Après avoir frôlé la mort sur de frêles embarcations pour traverser la Méditerranée, les migrants aspirant à rejoindre le Royaume-Uni risquent une nouvelle fois leur vie cachés dans - et parfois sous - l'un des nombreux camions faisant la liaison Calais-Douvre.
En septembre, Meron, un adolescent érythréen, a attendu 15 jours dans le port français de Calais avant de faire cette périlleuse traversée. Lui et ses deux amis ont essayé jusqu'à dix fois par jour de monter sur un camion.
Lorsqu'une opportunité s'est finalement présentée, il n'y avait de la place que pour une seule personne. Ses deux amis l'ont poussé, lui le plus jeune avec ses 15 printemps, à se faufiler dans le véhicule.
Meron a dû rester immobile pendant de longues heures, coincé dans un espace exigu entre les marchandises et le plafond du camion, retenant son souffle lorsque des policiers ont inspecté le véhicule.
"J'ai cru que mon coeur allait se briser", raconte-t-il dans un café du sud de Londres, près de là où il vit dans une famille d'accueil, après s'être vu
accorder le droit d'asile.
Lorsque le camion s'est arrêté, il était à Londres. "J'ai cru renaître", se rappelle avec émotion celui qui a fui l'Érythrée devant la perspective d'un service militaire obligatoire pouvant être prolongé indéfiniment.
"Personne n'est heureux de quitter son pays"

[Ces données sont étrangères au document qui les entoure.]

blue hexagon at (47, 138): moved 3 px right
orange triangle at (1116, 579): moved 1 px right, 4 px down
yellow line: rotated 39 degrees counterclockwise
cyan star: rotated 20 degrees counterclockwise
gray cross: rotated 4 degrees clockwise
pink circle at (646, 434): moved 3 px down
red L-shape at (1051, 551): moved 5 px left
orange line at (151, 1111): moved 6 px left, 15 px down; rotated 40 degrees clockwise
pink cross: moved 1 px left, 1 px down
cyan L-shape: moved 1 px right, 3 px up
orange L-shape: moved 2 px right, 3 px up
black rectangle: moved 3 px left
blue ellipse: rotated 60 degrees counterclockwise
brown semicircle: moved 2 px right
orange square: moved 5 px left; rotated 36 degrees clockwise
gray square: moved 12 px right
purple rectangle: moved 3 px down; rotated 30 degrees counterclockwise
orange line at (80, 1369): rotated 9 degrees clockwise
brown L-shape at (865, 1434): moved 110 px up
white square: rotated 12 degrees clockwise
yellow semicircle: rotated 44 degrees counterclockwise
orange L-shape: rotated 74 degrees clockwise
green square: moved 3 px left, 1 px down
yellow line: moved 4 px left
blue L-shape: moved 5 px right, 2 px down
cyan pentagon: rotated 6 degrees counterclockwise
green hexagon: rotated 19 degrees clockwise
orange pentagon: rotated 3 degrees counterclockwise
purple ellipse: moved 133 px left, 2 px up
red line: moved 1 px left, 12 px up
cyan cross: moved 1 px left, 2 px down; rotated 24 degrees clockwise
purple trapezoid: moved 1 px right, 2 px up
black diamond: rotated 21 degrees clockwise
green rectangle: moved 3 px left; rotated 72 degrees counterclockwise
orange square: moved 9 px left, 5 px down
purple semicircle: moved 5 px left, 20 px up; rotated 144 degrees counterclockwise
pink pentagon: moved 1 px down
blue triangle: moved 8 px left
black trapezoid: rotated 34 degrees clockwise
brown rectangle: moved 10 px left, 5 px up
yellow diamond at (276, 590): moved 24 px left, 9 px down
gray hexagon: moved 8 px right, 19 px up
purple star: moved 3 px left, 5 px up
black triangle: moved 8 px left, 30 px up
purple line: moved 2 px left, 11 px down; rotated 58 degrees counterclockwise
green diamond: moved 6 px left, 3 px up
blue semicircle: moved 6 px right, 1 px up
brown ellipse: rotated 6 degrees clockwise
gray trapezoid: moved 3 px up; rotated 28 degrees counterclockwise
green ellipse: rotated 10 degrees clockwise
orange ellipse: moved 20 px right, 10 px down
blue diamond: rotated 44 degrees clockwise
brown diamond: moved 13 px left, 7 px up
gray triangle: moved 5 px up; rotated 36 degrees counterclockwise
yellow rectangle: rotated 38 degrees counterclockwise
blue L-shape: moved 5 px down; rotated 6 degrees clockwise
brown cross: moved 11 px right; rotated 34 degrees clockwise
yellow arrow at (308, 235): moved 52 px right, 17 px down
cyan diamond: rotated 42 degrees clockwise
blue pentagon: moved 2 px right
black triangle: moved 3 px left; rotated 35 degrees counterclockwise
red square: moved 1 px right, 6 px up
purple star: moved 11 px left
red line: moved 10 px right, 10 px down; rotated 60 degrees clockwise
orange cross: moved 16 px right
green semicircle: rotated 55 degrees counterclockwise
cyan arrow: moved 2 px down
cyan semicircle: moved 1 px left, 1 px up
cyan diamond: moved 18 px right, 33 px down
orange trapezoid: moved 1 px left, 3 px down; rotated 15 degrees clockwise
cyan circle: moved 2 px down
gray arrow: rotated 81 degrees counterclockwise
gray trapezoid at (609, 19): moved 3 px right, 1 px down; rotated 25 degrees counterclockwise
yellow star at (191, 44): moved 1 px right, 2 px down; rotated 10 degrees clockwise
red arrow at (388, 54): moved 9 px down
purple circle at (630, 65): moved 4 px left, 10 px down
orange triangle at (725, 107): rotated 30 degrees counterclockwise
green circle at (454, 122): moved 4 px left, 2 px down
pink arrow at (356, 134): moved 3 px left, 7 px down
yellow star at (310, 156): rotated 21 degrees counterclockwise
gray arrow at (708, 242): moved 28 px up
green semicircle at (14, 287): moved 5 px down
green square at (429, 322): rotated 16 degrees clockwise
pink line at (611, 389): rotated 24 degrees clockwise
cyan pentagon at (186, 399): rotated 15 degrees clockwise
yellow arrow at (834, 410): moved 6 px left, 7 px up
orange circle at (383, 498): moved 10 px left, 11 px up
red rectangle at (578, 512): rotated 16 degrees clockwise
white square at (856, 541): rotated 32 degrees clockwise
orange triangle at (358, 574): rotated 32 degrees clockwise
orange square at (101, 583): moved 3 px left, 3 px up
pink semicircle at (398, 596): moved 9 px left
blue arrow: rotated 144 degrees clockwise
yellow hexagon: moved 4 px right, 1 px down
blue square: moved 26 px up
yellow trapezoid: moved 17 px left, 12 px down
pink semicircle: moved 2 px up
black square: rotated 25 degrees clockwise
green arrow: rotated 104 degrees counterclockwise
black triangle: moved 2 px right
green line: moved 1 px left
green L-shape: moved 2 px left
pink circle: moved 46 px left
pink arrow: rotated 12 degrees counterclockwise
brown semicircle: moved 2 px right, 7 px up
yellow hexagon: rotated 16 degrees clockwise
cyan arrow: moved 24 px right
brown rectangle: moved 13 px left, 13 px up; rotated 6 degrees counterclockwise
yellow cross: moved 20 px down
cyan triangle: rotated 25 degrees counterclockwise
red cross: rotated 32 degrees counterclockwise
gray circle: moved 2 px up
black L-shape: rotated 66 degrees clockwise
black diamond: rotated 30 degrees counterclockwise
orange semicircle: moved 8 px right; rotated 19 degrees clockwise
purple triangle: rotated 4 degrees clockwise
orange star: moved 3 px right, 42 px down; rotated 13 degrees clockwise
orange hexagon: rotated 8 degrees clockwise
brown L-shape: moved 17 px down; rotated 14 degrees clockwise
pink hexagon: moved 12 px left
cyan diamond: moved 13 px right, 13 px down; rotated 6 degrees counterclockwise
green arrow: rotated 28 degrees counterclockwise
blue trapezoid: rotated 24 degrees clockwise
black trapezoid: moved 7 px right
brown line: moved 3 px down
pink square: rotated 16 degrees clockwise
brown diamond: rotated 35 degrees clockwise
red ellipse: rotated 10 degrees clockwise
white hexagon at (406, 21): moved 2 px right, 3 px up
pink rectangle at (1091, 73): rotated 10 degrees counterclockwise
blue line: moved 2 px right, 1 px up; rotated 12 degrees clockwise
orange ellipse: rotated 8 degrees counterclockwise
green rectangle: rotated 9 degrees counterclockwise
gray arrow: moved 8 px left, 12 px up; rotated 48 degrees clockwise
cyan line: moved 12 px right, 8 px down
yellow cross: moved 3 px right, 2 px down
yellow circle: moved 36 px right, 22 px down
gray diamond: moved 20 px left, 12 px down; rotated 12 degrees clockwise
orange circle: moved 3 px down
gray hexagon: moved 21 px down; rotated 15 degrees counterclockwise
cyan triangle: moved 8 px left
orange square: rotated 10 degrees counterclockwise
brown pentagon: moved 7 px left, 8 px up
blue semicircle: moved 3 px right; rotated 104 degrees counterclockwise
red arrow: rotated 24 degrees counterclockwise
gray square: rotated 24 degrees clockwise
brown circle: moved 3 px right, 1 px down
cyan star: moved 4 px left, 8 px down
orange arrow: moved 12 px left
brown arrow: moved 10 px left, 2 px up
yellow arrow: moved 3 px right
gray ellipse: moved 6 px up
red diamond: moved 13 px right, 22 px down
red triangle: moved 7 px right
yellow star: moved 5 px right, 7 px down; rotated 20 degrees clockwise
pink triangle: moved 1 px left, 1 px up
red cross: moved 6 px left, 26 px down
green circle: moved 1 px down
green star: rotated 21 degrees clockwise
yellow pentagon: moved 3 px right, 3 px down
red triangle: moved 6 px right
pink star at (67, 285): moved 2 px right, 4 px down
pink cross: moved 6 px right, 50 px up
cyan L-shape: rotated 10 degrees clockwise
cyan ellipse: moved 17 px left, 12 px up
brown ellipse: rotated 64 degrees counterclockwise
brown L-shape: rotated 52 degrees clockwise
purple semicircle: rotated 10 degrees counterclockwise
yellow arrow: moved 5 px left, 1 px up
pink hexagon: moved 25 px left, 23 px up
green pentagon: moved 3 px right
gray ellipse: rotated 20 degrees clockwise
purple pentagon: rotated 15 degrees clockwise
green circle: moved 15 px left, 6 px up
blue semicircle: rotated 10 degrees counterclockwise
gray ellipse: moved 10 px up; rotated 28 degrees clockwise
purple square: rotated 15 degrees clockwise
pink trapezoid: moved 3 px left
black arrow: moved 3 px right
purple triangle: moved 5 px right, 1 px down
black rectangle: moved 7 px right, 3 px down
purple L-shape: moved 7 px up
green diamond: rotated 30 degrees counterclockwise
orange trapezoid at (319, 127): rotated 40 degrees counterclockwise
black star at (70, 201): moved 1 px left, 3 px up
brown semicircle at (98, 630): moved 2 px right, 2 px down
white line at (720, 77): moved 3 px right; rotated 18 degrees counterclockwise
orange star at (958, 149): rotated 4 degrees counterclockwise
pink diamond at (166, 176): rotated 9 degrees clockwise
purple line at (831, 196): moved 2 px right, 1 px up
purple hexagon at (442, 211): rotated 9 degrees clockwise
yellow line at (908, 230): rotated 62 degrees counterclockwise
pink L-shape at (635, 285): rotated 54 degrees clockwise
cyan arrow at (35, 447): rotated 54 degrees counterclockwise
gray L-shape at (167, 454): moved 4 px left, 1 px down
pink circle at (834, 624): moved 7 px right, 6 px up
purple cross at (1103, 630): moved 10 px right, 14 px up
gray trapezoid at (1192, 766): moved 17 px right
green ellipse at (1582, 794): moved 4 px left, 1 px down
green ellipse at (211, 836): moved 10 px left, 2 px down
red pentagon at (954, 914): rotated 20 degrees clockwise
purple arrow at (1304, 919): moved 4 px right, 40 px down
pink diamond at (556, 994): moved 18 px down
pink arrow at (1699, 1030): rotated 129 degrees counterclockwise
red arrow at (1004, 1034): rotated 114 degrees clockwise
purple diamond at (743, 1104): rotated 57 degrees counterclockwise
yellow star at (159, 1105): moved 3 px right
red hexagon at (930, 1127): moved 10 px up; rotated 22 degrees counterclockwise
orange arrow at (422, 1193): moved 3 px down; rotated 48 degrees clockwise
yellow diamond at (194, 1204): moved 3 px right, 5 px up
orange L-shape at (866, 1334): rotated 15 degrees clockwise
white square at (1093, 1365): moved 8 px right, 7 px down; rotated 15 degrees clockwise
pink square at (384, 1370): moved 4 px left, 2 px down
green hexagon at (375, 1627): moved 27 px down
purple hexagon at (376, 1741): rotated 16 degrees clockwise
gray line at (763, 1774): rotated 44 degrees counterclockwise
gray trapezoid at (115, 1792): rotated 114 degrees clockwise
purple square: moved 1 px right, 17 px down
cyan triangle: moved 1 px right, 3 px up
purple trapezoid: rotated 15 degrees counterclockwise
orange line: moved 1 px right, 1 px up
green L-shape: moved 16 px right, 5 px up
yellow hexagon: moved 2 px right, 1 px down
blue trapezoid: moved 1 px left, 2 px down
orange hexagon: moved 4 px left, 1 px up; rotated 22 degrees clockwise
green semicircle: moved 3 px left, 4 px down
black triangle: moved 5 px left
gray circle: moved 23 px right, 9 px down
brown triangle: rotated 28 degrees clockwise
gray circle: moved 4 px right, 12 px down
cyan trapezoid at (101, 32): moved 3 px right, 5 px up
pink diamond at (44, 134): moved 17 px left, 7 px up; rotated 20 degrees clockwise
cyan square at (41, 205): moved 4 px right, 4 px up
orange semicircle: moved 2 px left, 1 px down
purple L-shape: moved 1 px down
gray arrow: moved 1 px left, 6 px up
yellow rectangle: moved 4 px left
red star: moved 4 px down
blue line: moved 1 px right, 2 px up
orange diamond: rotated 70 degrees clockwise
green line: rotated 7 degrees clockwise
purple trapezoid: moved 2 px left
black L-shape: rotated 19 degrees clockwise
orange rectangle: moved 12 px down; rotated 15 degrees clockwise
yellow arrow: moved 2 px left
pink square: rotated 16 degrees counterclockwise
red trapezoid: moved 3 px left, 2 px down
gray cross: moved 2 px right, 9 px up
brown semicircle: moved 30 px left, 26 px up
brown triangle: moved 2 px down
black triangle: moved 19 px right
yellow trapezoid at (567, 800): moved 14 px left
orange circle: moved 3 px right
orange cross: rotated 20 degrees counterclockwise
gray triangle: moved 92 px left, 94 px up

"Si j'avais su que le trajet était si dur, je ne l'aurais pas fait", assure Meron. Lui et ses amis ont payé des passeurs pour traverser le Sahara et rejoindre laLibye, où ils ont embarqué sur un bateau plein à craquer vers l'Italie, qui a failli couler.
Meron dit avoir menti à sa mère, restée en Erythrée, sur la difficulté du voyage. "Elle en pleurerait", estime le jeune homme, qui ressemble à n'importe quel adolescent avec son jean, son tee-shirt noir et ses baskets vissées aux pieds. Mohammed, un professeur d'anglais de 33 ans originaire du nord de la Syrie, n'avait lui non plus aucune idée de ce qui l'attendait lorsqu'il a quitté son pays en juin dernier.
Après avoir traversé la Méditerranée dans un bateau surchargé, il a pris le train pour Calais où il a passé quatre mois à dormir dans la rue, essayant chaque jour de monter dans un camion. Il y a finalement réussi en se cramponnant à l'essieu des roues d'un poids lourd.
"C'était très dangereux mais c'était la seule option", raconte-t-il par téléphone depuis le centre de l'Angleterre où il vit désormais. Si sa demande d'asile
au Royaume-Uni est acceptée, il pourra de nouveau exercer son métier et fera venir sa femme, restée en Syrie.
"Personne n'est heureux de quitter sa patrie, son pays. Mais parfois, vous êtes obligé de partir", regrette-t-il.
Mort écrasé
De mars 2014 à janvier 2015, plus de 30.000 tentatives de traversées ont été enregistrées par les autorités, soit deux fois plus que l'année précédente. Une vingtaine de migrants l'ont payé de leur vie, assure l'association de défense des migrants Calais Migrant Solidarity (CMS), qui rapporte qu'en décembre un Soudanais est mort écrasé sous les roues du camion auquel il s'était accroché, sur la M25, l'autoroute encerclant Londres.Les camionneurs, qui peuvent se voir infliger une lourde amende si des passagers clandestins sont retrouvés dans leur véhicule, se plaignent de confrontations parfois violentes avec les migrants.
Ils ont "l'impression d'être des boucs émissaires dans ces situations désespérées", explique Natalie Chapman, de l'Association de transports de fret (FTA). On ne connaît pas le nombre de migrants ayant réussi à entrer illégalement au Royaume-Uni. Mais en 2013, le pays en a renvoyé 953 vers les pays de l'Union européenne (UE) où ils avaient fait leur première demande d'asile.
Cinquième pays de l'UE en nombre de requêtes d'asile, le Royaume-Uni s'est vigoureusement opposé au plan d'action présenté la semaine dernière par la Commission européenne. Londres conteste notamment l'instauration de quotas dont l'objectif serait de répartir plus équitablement les réfugiés entre les États membres.